**Directions for this task:** Repeat all of the entries, please, keeping each line exact.

**Data in this exercise:**
--*--
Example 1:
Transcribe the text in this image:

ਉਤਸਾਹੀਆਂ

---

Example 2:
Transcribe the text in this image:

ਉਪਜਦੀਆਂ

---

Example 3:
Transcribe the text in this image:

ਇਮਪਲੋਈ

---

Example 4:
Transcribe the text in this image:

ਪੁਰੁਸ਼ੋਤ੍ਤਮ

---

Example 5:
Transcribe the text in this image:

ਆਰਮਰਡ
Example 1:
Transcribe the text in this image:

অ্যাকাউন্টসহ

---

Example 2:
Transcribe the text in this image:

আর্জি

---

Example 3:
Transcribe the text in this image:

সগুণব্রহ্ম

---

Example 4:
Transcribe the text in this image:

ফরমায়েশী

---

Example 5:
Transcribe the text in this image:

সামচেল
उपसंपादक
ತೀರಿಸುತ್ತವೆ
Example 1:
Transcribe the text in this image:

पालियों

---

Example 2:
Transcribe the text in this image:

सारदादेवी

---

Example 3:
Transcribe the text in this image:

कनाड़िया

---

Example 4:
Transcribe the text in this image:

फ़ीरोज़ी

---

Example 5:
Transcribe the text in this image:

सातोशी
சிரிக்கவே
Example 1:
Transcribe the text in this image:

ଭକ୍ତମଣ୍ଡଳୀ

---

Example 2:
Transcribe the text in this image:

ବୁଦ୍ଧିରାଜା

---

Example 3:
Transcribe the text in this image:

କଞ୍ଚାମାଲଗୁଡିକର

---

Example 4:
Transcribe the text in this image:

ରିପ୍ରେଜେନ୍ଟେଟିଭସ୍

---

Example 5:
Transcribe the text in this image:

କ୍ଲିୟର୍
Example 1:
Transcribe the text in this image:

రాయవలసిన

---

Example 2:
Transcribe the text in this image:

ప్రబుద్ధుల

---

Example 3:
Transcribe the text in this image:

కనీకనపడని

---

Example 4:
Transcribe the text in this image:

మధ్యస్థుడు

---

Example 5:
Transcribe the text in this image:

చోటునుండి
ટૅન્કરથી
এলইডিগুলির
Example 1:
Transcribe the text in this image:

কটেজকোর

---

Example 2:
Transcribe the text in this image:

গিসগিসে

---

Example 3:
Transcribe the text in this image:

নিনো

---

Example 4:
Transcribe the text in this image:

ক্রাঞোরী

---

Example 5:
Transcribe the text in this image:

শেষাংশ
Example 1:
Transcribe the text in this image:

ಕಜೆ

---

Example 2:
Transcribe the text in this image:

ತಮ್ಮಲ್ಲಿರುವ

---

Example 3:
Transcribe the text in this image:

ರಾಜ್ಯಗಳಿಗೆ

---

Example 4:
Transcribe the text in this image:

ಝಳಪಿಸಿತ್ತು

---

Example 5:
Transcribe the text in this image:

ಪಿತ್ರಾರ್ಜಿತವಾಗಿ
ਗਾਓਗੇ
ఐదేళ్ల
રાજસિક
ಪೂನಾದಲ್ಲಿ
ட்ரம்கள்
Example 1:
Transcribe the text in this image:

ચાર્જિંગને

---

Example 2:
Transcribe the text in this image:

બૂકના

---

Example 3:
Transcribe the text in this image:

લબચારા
--*--
**Reply to the exercise:**
Example 1:
Transcribe the text in this image:

ਉਤਸਾਹੀਆਂ

---

Example 2:
Transcribe the text in this image:

ਉਪਜਦੀਆਂ

---

Example 3:
Transcribe the text in this image:

ਇਮਪਲੋਈ

---

Example 4:
Transcribe the text in this image:

ਪੁਰੁਸ਼ੋਤ੍ਤਮ

---

Example 5:
Transcribe the text in this image:

ਆਰਮਰਡ
Example 1:
Transcribe the text in this image:

অ্যাকাউন্টসহ

---

Example 2:
Transcribe the text in this image:

আর্জি

---

Example 3:
Transcribe the text in this image:

সগুণব্রহ্ম

---

Example 4:
Transcribe the text in this image:

ফরমায়েশী

---

Example 5:
Transcribe the text in this image:

সামচেল
उपसंपादक
ತೀರಿಸುತ್ತವೆ
Example 1:
Transcribe the text in this image:

पालियों

---

Example 2:
Transcribe the text in this image:

सारदादेवी

---

Example 3:
Transcribe the text in this image:

कनाड़िया

---

Example 4:
Transcribe the text in this image:

फ़ीरोज़ी

---

Example 5:
Transcribe the text in this image:

सातोशी
சிரிக்கவே
Example 1:
Transcribe the text in this image:

ଭକ୍ତମଣ୍ଡଳୀ

---

Example 2:
Transcribe the text in this image:

ବୁଦ୍ଧିରାଜା

---

Example 3:
Transcribe the text in this image:

କଞ୍ଚାମାଲଗୁଡିକର

---

Example 4:
Transcribe the text in this image:

ରିପ୍ରେଜେନ୍ଟେଟିଭସ୍

---

Example 5:
Transcribe the text in this image:

କ୍ଲିୟର୍
Example 1:
Transcribe the text in this image:

రాయవలసిన

---

Example 2:
Transcribe the text in this image:

ప్రబుద్ధుల

---

Example 3:
Transcribe the text in this image:

కనీకనపడని

---

Example 4:
Transcribe the text in this image:

మధ్యస్థుడు

---

Example 5:
Transcribe the text in this image:

చోటునుండి
ટૅન્કરથી
এলইডিগুলির
Example 1:
Transcribe the text in this image:

কটেজকোর

---

Example 2:
Transcribe the text in this image:

গিসগিসে

---

Example 3:
Transcribe the text in this image:

নিনো

---

Example 4:
Transcribe the text in this image:

ক্রাঞোরী

---

Example 5:
Transcribe the text in this image:

শেষাংশ
Example 1:
Transcribe the text in this image:

ಕಜೆ

---

Example 2:
Transcribe the text in this image:

ತಮ್ಮಲ್ಲಿರುವ

---

Example 3:
Transcribe the text in this image:

ರಾಜ್ಯಗಳಿಗೆ

---

Example 4:
Transcribe the text in this image:

ಝಳಪಿಸಿತ್ತು

---

Example 5:
Transcribe the text in this image:

ಪಿತ್ರಾರ್ಜಿತವಾಗಿ
ਗਾਓਗੇ
ఐదేళ్ల
રાજસિક
ಪೂನಾದಲ್ಲಿ
ட்ரம்கள்
Example 1:
Transcribe the text in this image:

ચાર્જિંગને

---

Example 2:
Transcribe the text in this image:

બૂકના

---

Example 3:
Transcribe the text in this image:

લબચારા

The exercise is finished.